• **Using the information**
[A] Reproduce the forum thread on focusing light from "It will be converted" to "Jobo (Jan 24, 2009)", swapping "magnifying glass" for "hand lens".
[B] In the forum thread on focusing light, what does one poster say the trichomes act as for the plant?

• **Selected extract**
Anyways, if u try to focus light... the intensity of the light would not reduce as much... so that implies, for example... u have 20 CFLs in an area of 5 sq foot. Now, if u focus all that light on say 1/2 square foot, where will all the energy go? 
It will be converted to heat energy on THAT PARTICULAR POINT WHERE THE LIGHT IS FOCUSED.

Havnt u ever tried a magnifying glass on ur a piece of paper on a sunny day?


----------



## Jobo (Jan 24, 2009)

the trichomes act as little magnifying glases for the plant. Thats why they are shaped like they are. Nature beat you to it.


----------



## carcass91 (Jan 24, 2009)

Jobo said:


> the trichomes act as little magnifying glases for the plant. Thats why they are shaped like they are. Nature beat you to it.


Intellectual i see... good info dude. I didnt know that... now the wierd ass shape makes sense


----------



## born2killspam (Jan 24, 2009)

[Pose estimation data]
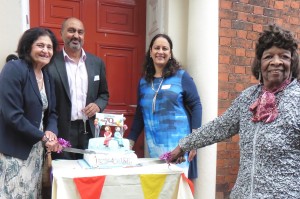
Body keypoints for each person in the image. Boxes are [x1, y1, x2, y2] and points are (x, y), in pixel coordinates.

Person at [170, 24, 300, 198]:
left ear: (292, 62)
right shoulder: (248, 97)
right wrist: (184, 144)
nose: (276, 62)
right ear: (260, 63)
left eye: (284, 56)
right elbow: (219, 126)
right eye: (269, 56)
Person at [127, 33, 202, 179]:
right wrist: (130, 141)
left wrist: (195, 140)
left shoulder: (181, 77)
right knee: (161, 189)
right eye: (156, 48)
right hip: (155, 148)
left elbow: (196, 105)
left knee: (179, 189)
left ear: (170, 53)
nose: (160, 52)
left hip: (180, 147)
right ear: (150, 52)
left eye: (165, 48)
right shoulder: (143, 83)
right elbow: (139, 115)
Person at [0, 27, 62, 198]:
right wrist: (42, 136)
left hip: (35, 153)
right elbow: (12, 115)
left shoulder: (47, 76)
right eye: (40, 45)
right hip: (13, 152)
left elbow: (53, 113)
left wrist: (51, 132)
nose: (45, 51)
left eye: (49, 47)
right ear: (28, 47)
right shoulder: (14, 69)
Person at [47, 17, 109, 160]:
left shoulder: (96, 63)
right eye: (71, 31)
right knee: (63, 173)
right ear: (61, 33)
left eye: (80, 32)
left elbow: (104, 94)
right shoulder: (50, 63)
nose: (76, 35)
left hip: (90, 131)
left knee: (90, 175)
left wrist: (98, 105)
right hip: (62, 130)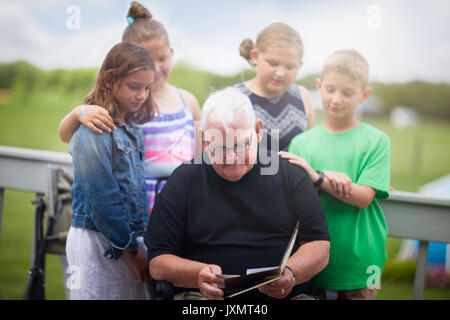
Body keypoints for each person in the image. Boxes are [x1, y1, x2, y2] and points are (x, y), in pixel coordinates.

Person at [145, 87, 330, 300]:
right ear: (204, 140)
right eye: (221, 148)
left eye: (242, 145)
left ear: (258, 131)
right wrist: (197, 274)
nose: (233, 158)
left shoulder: (290, 175)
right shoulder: (184, 179)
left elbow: (319, 245)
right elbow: (158, 262)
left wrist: (291, 272)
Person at [58, 1, 201, 215]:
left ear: (171, 52)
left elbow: (201, 162)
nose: (156, 68)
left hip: (182, 211)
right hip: (137, 215)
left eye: (162, 58)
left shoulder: (188, 101)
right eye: (146, 60)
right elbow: (66, 136)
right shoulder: (123, 106)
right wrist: (78, 113)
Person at [282, 49, 391, 300]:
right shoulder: (301, 143)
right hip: (313, 261)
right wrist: (322, 177)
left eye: (348, 92)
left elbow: (364, 197)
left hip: (363, 264)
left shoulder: (377, 141)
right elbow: (295, 199)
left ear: (365, 95)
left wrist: (320, 178)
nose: (336, 98)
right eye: (330, 89)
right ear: (319, 87)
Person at [66, 42, 156, 299]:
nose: (142, 95)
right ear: (109, 80)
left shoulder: (131, 129)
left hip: (124, 238)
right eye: (134, 87)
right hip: (97, 241)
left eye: (147, 87)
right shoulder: (93, 130)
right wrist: (129, 250)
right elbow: (103, 196)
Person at [235, 22, 315, 152]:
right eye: (273, 63)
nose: (280, 73)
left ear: (299, 65)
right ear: (255, 56)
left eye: (289, 67)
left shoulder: (302, 96)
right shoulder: (233, 97)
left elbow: (310, 150)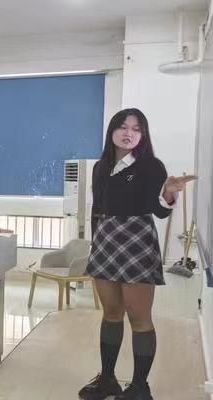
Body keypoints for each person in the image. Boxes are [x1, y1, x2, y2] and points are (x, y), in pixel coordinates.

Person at [78, 108, 196, 400]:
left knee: (139, 317)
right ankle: (108, 380)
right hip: (106, 240)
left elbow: (159, 211)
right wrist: (95, 243)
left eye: (136, 128)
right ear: (112, 131)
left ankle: (140, 388)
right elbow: (97, 208)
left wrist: (168, 192)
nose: (128, 133)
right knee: (111, 313)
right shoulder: (101, 166)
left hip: (137, 240)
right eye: (123, 126)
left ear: (143, 135)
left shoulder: (151, 166)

• **Results of the tasks**
[A]
It will be converted to heat energy on THAT PARTICULAR POINT WHERE THE LIGHT IS FOCUSED.

Havnt u ever tried a hand lens on ur a piece of paper on a sunny day?


----------



## Jobo (Jan 24, 2009)

[B] Little magnifying glasses.